In Alaska there are quite a few things we take pride in, one silly one is how cold it can get before we will put on a sweater to go outside for a short period of time (my personal best is 0°F), a more genuine one is how long we have lived in the state. We measure our number of years in “winters”–so that means that this coming winter will mark my fourth winter here. That doesn’t automatically make me a Sourdough (as opposed to a Cheechako, or someone who is new to Alaska and knows little to nothing about the world in which they have moved to)–no, what makes me a Sourdough is the experiences that I have had while I have been here, the hardship that I’ve gone through and the determination that I’ve pulled from the depths of my being in order to survive in what can be a harsh, unforgiving environment.

Not everyone moves to Alaska and moves into a dry cabin (a cabin removed from the basic luxury of running water and typically pizza delivery service) when they grew up in a large city with all the regularly overlooked amenities that come along with it. Yes, I have electricity, which means I have heat–yes, I have WiFi, which is how I’m writing this blog post today, but most of my friends and family that I left behind in California cannot wrap their heads around the concept of not having running water; never-you-mind the idea of using an outhouse. When there is no running water, it’s not the simple inconvenience of not being able to turn on a tap and have water on demand, it’s everything that goes with having a seemingly limitless tap at your disposal. When you have no running water, how do you do dishes? How do you do laundry? How do you take a shower? How do you–the list goes on. These ideas used to give me anxiety before I moved here, not because I didn’t think I could handle it, or figure it out, but because I thought about how complicated my life already was and didn’t know how it was possible to make it more so.

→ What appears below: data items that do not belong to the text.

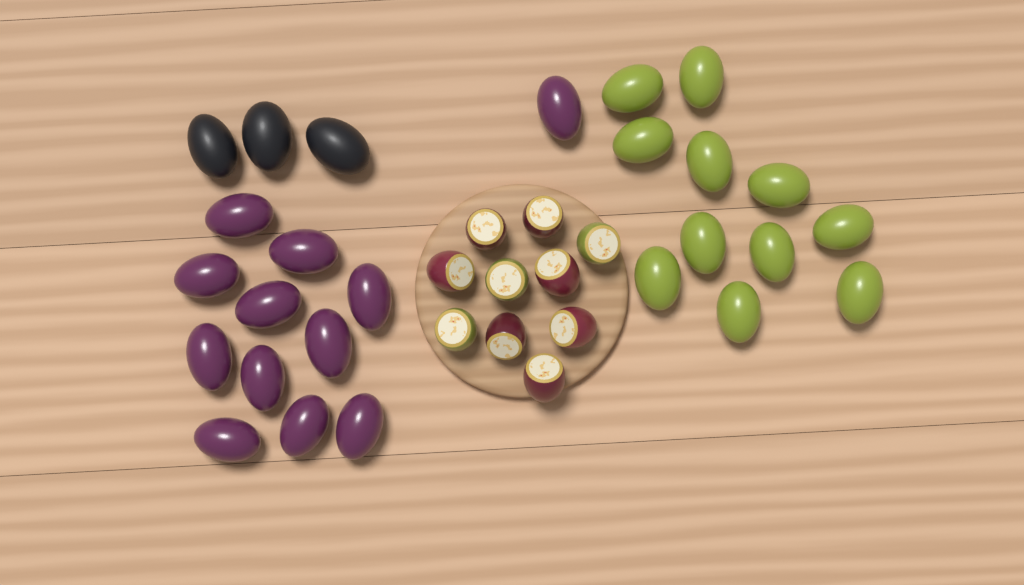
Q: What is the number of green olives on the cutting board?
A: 11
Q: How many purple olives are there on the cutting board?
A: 12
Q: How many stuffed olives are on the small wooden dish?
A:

How do you get water if it doesn’t come out of a tap in your home? That’s one of the first things you learn when you move into a dry cabin for the first time. You obtain water containers–whether you’re recycling old juice containers, or you buy reusable five-gallon jugs from the store and taking them to the water fill-up to fill for a nominal fee. Once you haul them home, there is a little trial and error in figuring out the best way to do things without wasting water, when you realize every drop you possess really matters…

Here’s the thing, when you move to a place like Alaska, life slows down. You’ve moved to a place where time has turned back thirty years–doing the dishes means putting a pot of water on the stove to boil and cleaning up right after dinner. Doing laundry means either hand-washing small batches of clothes and hanging them up to dry (on a sunny summer day) or hauling fifty pounds of clothes down to the local laundromat and throwing them all in together (who separates the lights and the darks these days?). On the days we go to the laundromat, we pay for a fifteen-minute shower there and trust me when I say, when you’ve gone a week or more without a real shower, fifteen minutes of warm water is heavenly–the days we can’t make it out for a shower and we’re feeling really funky, we have what we lovingly refer to as a whore bath. I’m sure you all can figure out what that means.

This is just the tip of the metaphorical iceberg, there is so much more complexity to what many here would consider a simple life than can really be written about in one sitting and I’m sure there are more interesting things a reader would rather be doing than consuming uninteresting prattle that is the length of a dissertation by a student overcompensating for a lack of information.

In closing, this blog is more of my personal notes, my experiences here in Alaska, along with my portfolios–short stories, poems, photographs, artwork, everything that I’ve been inspired to create since I’ve moved to the place where I’ll spend the rest of my life–and forgive me for being a little unhinged, every Alaskan is a little unhinged. I blame the lack of sunlight in the winter.